Electrode Orientation: The Direction vector aligns the shaft with the patient’s anatomy. This supports: - directional stimulation, - contact-wise modeling, - and consistent mapping with tractography.

Tissue Properties (MRI + DTI): - MRI segmentation defines local tissue class assignment (GM, WM, CSF…). - DTI maps anisotropic conductivity tensors into OSS-DBSv2.

Dielectric Model: Cole-Cole dispersion (4-term) is the standard frequency-dependent model for brain tissue. No custom override is used here to preserve realistic electrical behavior.

Meshing: Fine hypothesis ensures adequate resolution in the vicinity of the electrode. The mesh is generated automatically.

Stimulation: - Frequency-domain solution at 10 kHz. - Multisine allows solving a single frequency slice efficiently.

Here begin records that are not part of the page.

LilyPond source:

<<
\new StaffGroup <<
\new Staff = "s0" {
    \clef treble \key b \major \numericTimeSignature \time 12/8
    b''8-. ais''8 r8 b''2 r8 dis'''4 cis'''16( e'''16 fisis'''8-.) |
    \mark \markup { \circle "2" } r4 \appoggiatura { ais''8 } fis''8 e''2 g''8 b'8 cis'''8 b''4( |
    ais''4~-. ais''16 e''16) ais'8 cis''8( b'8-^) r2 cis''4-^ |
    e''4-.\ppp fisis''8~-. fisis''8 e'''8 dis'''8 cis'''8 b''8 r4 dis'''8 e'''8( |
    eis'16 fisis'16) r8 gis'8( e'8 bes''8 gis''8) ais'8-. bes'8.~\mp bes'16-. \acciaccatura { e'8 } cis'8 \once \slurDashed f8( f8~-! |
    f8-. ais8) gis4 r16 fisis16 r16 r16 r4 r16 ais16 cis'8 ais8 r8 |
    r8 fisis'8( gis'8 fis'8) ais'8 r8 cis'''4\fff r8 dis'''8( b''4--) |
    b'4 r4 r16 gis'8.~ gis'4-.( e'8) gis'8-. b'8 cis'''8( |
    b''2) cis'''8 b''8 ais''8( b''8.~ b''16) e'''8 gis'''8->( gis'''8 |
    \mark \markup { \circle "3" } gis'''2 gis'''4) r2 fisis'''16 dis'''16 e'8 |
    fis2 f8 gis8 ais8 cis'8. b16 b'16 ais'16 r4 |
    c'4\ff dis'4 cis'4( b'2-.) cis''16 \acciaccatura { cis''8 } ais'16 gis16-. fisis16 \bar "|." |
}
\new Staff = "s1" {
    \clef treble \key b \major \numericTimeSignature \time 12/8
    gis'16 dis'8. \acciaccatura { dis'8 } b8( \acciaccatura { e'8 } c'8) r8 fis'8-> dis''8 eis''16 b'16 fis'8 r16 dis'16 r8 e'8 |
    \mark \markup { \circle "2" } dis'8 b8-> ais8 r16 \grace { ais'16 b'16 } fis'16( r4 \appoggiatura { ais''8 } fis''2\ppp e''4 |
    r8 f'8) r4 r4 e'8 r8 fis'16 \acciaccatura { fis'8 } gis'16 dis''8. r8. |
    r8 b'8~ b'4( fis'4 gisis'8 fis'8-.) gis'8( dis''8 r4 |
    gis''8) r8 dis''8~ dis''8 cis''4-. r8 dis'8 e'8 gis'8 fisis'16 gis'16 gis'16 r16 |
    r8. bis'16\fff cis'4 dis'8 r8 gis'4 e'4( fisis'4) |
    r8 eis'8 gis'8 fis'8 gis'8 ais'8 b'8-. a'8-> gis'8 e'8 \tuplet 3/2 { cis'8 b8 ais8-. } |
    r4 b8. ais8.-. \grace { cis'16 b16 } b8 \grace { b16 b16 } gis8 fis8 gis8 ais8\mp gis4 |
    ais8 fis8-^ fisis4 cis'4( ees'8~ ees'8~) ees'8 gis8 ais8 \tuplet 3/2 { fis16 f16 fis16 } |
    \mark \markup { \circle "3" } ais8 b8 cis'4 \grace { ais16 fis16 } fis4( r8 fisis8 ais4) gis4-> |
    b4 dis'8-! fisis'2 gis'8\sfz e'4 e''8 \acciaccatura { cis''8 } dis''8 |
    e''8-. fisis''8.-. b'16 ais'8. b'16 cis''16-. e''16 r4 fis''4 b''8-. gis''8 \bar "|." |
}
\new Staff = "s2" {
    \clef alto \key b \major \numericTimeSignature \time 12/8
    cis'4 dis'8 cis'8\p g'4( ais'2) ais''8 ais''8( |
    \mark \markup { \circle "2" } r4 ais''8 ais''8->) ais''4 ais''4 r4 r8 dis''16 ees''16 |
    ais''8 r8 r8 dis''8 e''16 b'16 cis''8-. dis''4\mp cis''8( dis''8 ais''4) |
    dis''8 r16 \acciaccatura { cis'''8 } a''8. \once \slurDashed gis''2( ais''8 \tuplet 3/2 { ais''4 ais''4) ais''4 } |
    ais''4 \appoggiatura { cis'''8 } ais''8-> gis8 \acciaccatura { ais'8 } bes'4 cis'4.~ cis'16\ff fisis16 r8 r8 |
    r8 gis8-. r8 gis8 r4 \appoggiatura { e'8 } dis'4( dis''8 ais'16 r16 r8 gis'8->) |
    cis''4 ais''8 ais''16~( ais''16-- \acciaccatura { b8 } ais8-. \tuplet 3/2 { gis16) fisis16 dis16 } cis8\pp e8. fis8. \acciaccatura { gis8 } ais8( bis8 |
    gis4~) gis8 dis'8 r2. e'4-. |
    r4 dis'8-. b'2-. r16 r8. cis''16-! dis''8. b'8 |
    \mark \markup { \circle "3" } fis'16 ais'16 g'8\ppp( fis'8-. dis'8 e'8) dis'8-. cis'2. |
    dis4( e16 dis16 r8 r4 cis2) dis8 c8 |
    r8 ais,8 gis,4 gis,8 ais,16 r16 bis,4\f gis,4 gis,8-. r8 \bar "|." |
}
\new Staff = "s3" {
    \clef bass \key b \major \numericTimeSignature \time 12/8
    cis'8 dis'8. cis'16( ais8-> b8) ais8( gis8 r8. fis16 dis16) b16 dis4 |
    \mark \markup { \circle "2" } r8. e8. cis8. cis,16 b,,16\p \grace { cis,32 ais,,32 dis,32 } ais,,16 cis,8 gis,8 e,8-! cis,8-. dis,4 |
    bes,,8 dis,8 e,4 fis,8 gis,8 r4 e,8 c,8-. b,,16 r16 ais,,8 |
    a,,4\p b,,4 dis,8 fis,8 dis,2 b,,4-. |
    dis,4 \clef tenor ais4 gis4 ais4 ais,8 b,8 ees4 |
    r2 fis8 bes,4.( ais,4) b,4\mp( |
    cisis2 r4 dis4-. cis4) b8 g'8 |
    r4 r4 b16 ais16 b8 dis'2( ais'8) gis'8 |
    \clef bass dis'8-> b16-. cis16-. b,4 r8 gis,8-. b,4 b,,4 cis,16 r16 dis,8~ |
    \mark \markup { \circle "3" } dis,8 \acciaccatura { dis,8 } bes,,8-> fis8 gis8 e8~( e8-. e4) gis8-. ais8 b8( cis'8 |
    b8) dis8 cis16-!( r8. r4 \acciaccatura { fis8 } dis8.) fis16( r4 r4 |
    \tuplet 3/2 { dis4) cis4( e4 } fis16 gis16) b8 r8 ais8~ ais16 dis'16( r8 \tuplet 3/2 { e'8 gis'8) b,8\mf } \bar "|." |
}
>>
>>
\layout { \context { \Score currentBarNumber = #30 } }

Outputs: - Impedance provides model diagnostics and electrode–tissue interface estimation. - VTK files allow visualization (ParaView, Lead-DBS, MNE, etc.). - The electrode geometry is exported for debugging and high-quality plotting.

Running the Example

Execute the simulation from the command line:

ossdbs input.json

A logfile and the result files (VTK, impedance, and optional outputs) will be written to the Results/ folder.

Typical Uses

This type of patient-specific setup is used for:

evaluating contact selection,
comparing different stimulation parameters,
impedance analysis,
grounding and reference validation,
tract-related field interpretation,
pre/post clinical electrode position review.